Meditators certainly talk about meditation as though it works. Transcendental Meditation researchers have released several studies reporting that their mindfulness technique decreases aggression and violence at the population level, and a battery of Buddhism-derived techniques promise to increase prosocial behaviors such as compassion, social connection, and altruism. Based largely on these studies, clinical psychologists have been using mindfulness-based cognitive therapy for two decades to fight depression and chronic pain. Officials have suggested using various forms of meditation to reduce conflict in schools and in prisons. Meditation has even been commandeered for soldiers on the battlefield and to help high-powered corporate types make money (two applications that are, incidentally, offensive to many Eastern practitioners).
And yet, literature reviews that have examined design flaws within these studies argue that they are inconclusive. “The majority of meta-analyses on the benefits of meditation acknowledge the pervasive methodological shortcomings of the studies analyzed, but still suggest that such results are ‘encouraging’ or ‘promising,’” Farias writes. “Unfortunately, such note of optimism is premature in what concerns the literature on the prosocial effects of meditation.”
For this new meta-analysis, Farias and colleagues selected 22 randomized, controlled studies that measured either compassion, connectedness, empathy, aggression, or prejudice in healthy populations before and after meditation. The only included meditation techniques that fit the relatively strict definition of “a form of focused attention to one or more elements, such as to one’s body, breath, conscious awareness, or to a particular word, thought or emotive state, which did not involve any physical activity.” (This excluded yoga and Tai Chi, for instance).

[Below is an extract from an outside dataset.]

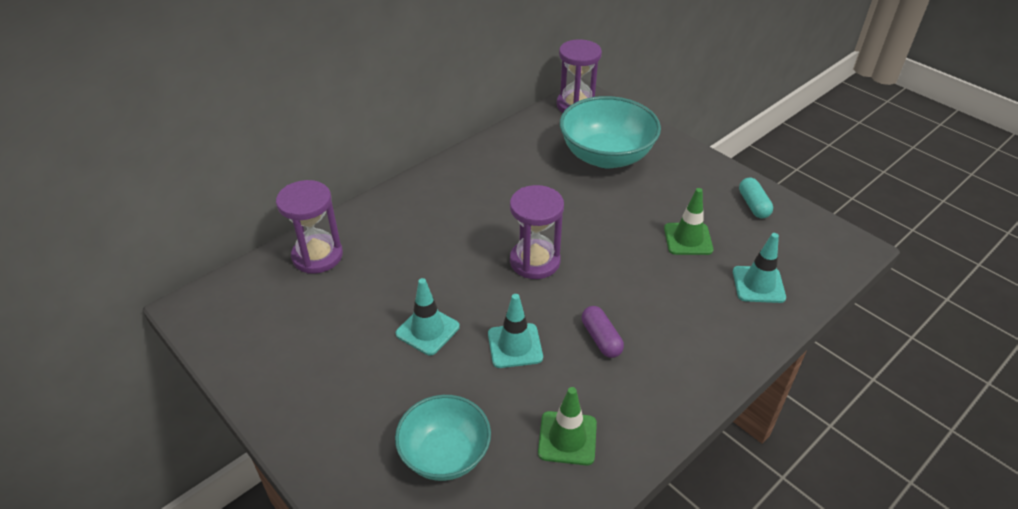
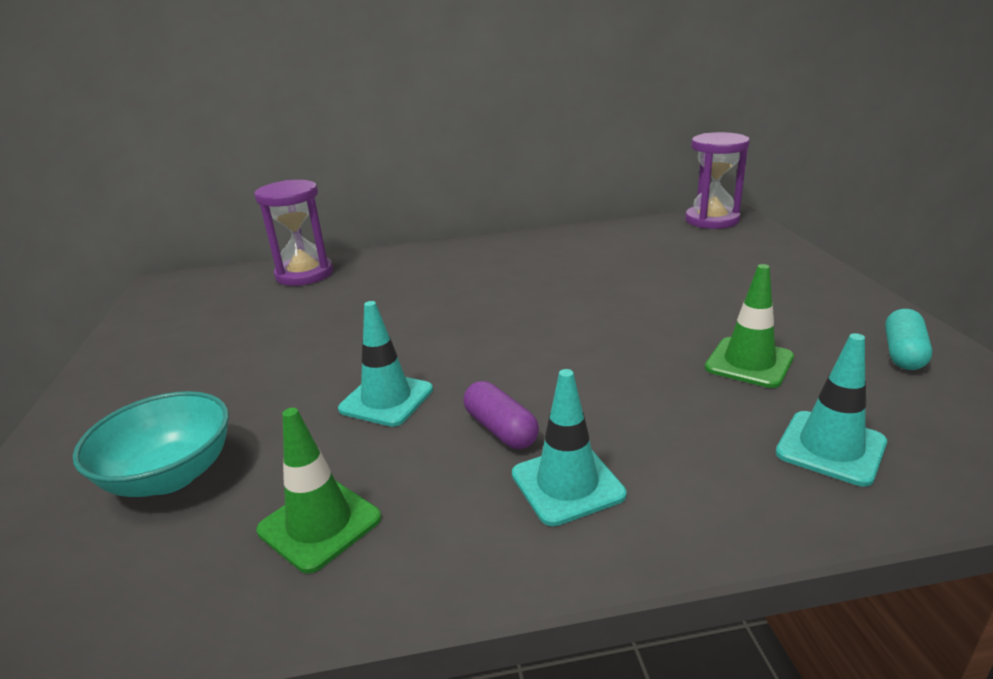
camera: 35 degrees right, 15 degrees down
(427, 330) = (317, 355): turquoise traffic cone -> turquoise traffic cone (567, 484)
(535, 261) = (508, 331): purple hourglass -> none
(601, 339) = (500, 429): purple capsule -> purple capsule turned 45 degrees counterclockwise
(606, 156) = (706, 264): turquoise bowl -> none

Farias and his team were struck by the poor methodology behind even these 22 relatively robust studies. “The methodological quality of the studies was generally weak, while one third was graded as moderate, and none had a grading of strong,” Farias writes. “Only two studies assessed confounding factors…and only five reported the method of randomization.” All but one of the 14 studies that involved in-person meditation instruction listed the teacher as a coauthor. And the only study that bothered asking participants whether they believed meditation worked found that those randomized to meditate had substantially higher expectations of a positive effect than the control group (almost surely indicating that expectation bias skewed the results).
By the numbers alone, the analysis failed to find a meaningful correlation between meditation and prosocial behaviors. But the results were also disappointing qualitatively—meditation had no effect on aggression, connectedness, or prejudice. And its modest effects on compassion and empathy disappeared when studies employed the gold standard of an active control group (that is, a group of non-meditators who were asked to do something similar to meditation).
“The majority of studies we reviewed presented very tenuous and unclear justifications for why a meditation intervention ought to improve prosocial outcomes,” Farias writes. Which doesn’t mean mindfulness is useless, or that you shouldn’t teach your kids to meditation. It means that, like most religious or spiritual interventions, going through the motions cannot guarantee ethical or prosocial behavior. Devout people are often just as terrible as anybody else, and it never made much sense to believe that meditation alone could turn our kids into good people.
So teach your family to focus on the present, and practice breathing mindfully, if that helps you relax. But don’t expect meditation to increase altruism around the dinner table. There aren’t any quick fixes to raising compassionate kids—and, however much it hurts, the best way to guarantee your kids grow into decent adults is to make sure you’re a decent father. And if meditation makes you a more present and involved dad, we strongly suggest you get on it.